In 1992, full-time employees were hired. A pump was placed on the Murray River to permit an early irrigation system installation. This allowed for the salt tolerant area planting, and the formally designed Rose Garden establishment, its first rows planted by Victoria's Governor, Richard McGarvie and his wife. The following year, planting began on other sections including the American and European sections. At the same time, the Historical Society transferred Garnpang's ownership to AIBG. Maps and plans were published in the book, Garnpang, in 1993, by the Friends of Sunraysia Oasis Botanical Gardens, and the Mildura and District Historical Society.

The irrigation system was completed in 1995, and planting began on other sections, including the dry land Australian, New Zealand, Asian, and African sections. The Gardens' windmill was donated by a Gol Gol settler. The Garden's train was purchased from Mourquong's Orange World.

==Area==
The initial development occurred on 49 ha of which roughly half was apportioned to the Dryland Gardens and the other half to Irrigated Gardens. AIBG is now a 152 ha botanic garden. It includes:
- River frontage reserved for future development as a natural recreation area and boat mooring (42 ha)
- Clifftop, reserved for future development for facilities
- Mallee sandhill fenced area (109 ha)
- Nature trail

==Collections==
AIBG has over 20,000 planting and approximately 50% of the plants are labelled. It features not only Australian native plants, but also those from New Zealand, African, European, Asian, North and South American floras. The garden includes preserved, mature mallee, including Eucalyptus dumosa, Eucalyptus oleosa, Eucalyptus socialis, Eucalyptus gracilis, and Eucalyptus viridis, some of which may be as much as 2500 years old.
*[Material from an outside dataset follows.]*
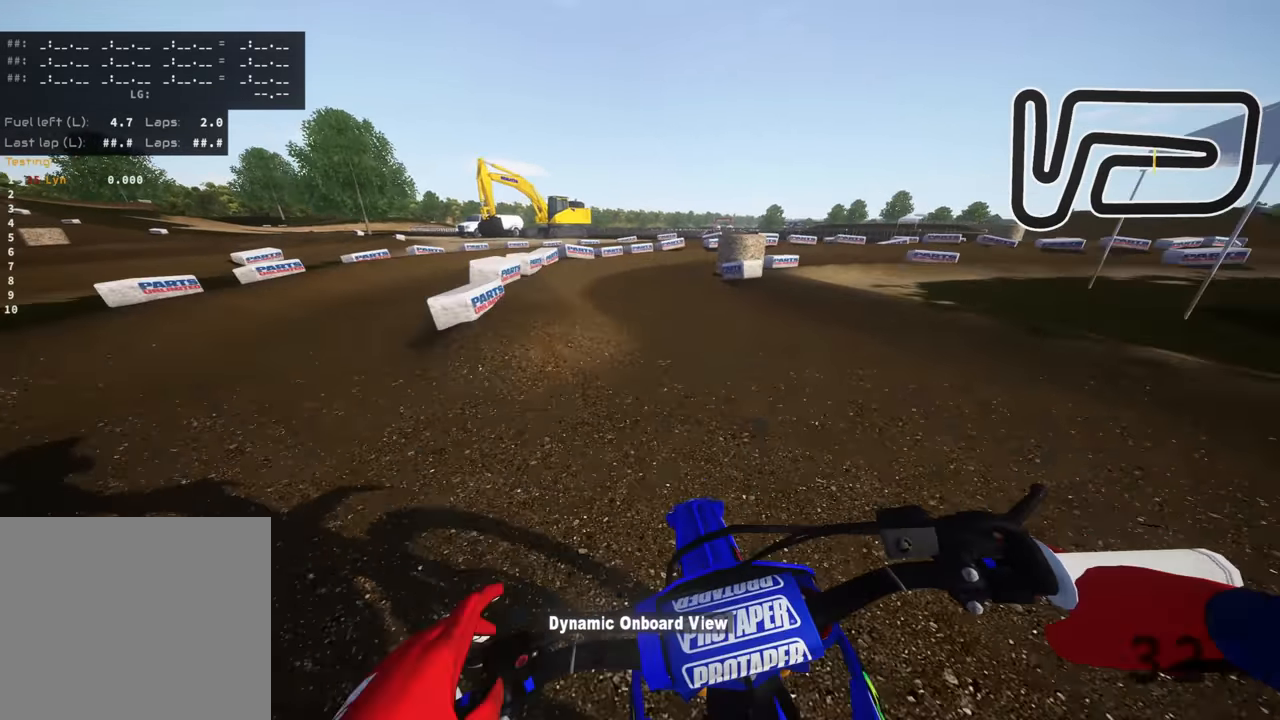
{"dt_ms": 1000, "buttons": ["R3"], "left_stick": "up-right", "right_stick": "down-left"}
The rose garden has 1624 colour co-ordinated rose bushes. Salt-tolerant local flora and exotic plants separated into geographical zones are also part of the collections. There is also a rockery.

==Operations==
An independent garden, it is operated by a committee of management. Its operations rely on donations and "in kind" services. The gardens are tended by paid staff and the Friends of AIBG. It is a member of the Council of Heads of Australian Botanic Gardens, and Botanic Gardens Conservation International. It is the lead partner of the Barkindji Biosphere Reserve.
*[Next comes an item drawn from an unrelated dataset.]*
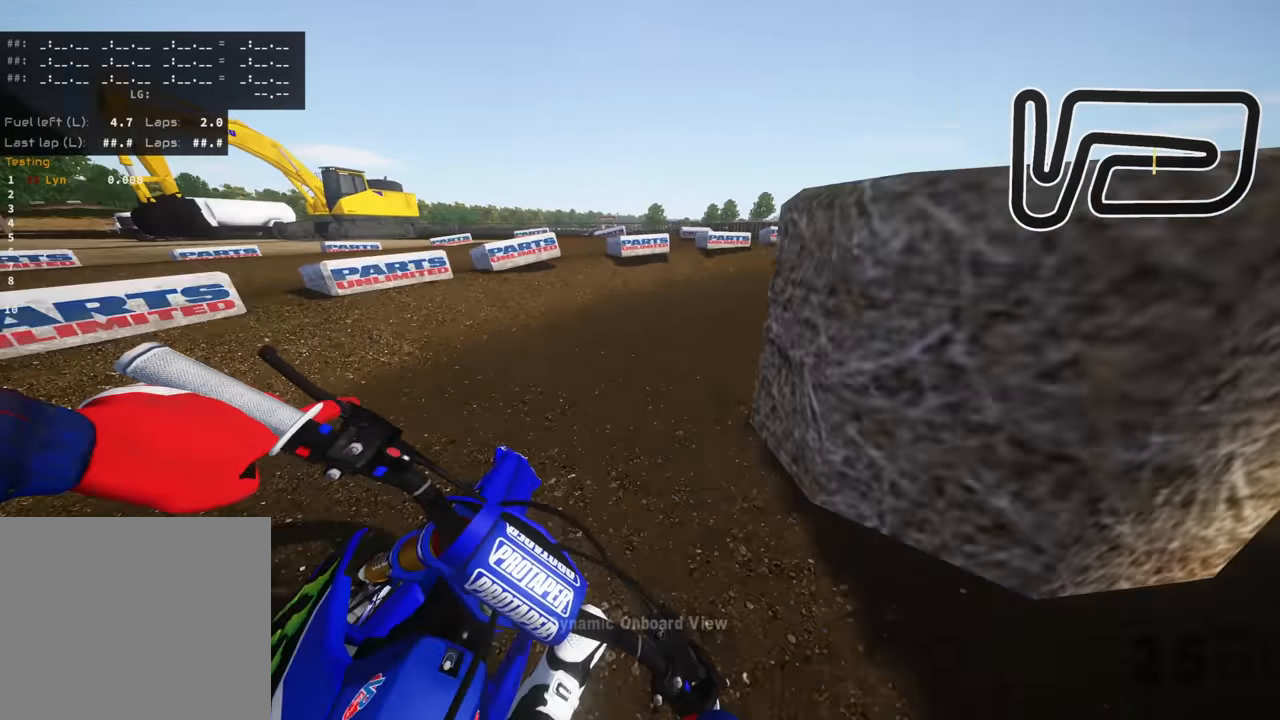
{"dt_ms": 500, "buttons": ["R3"], "left_stick": "up-right", "right_stick": "left", "events": [[200, "right_stick", "left"]]}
Water, under pressure and on demand, comes from Murray River. A flag, monitored by NSW Department of Agriculture, indicates underground water level. A rabbit- and kangaroo-proof fence surrounds the gardens. Weeds are left undisturbed to protect from soil erosion. Mulch is provided through local wineries and from a saw mill. Blue-topped pegs are found in a grid pattern on the ground to identify locations.

Open daily, admission is free of charge. There is no indoor exhibition space and no plants are offered for sale. Plans are underway for an interpretation centre in conjunction with the biosphere.

==Education==
The Bush Chapel, which acknowledges the ideas of one of the CSIRO scientists, doubles as classroom space for visiting students.
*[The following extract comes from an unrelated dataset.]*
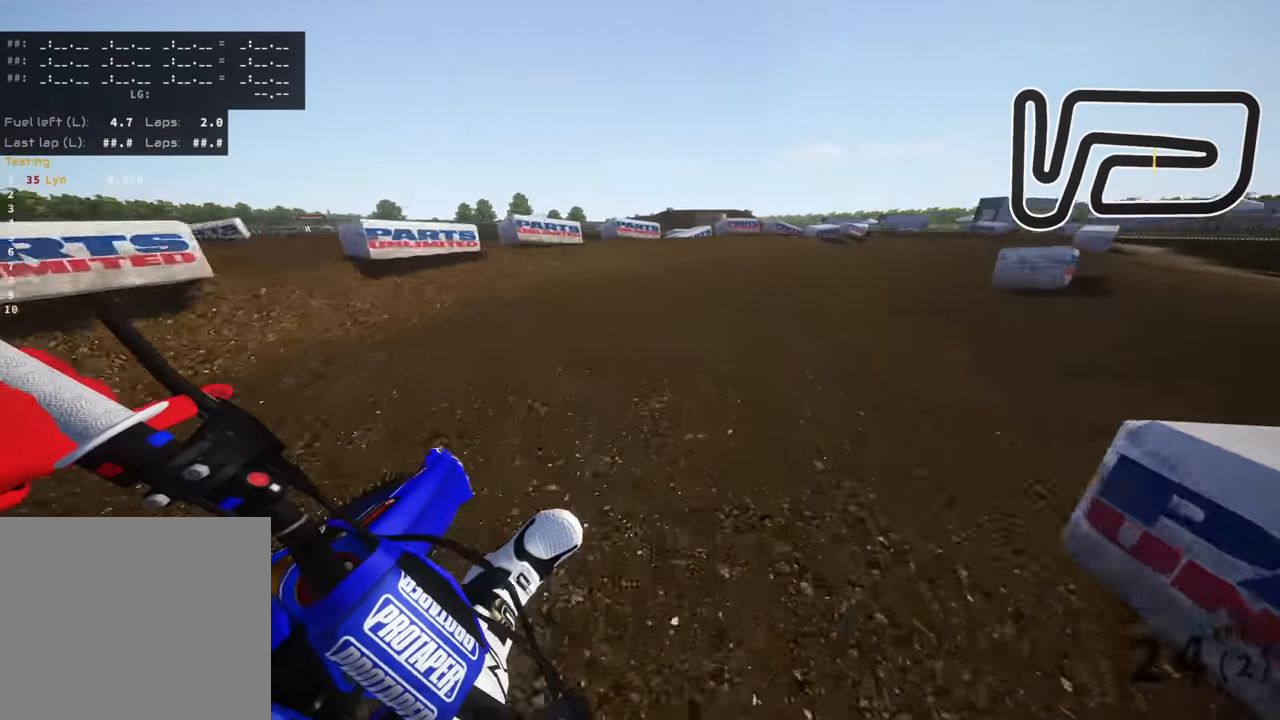
{"dt_ms": 500, "buttons": ["R3"], "left_stick": "up-right", "right_stick": "left", "events": []}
Sunraysia Institute of TAFE students perform practical work assignment at the gardens as part of their education. There are plans by La Trobe University to use the facility for research projects.

A Green Corps environmental leadership training program, hosted and accredited by Greening Australia, was established at AIBG in 2008.

On the first Sunday of each month, a tractor/train tour is available for visitors.

At least 38 different bird species have been identified at the gardens by the Bird Observers Club.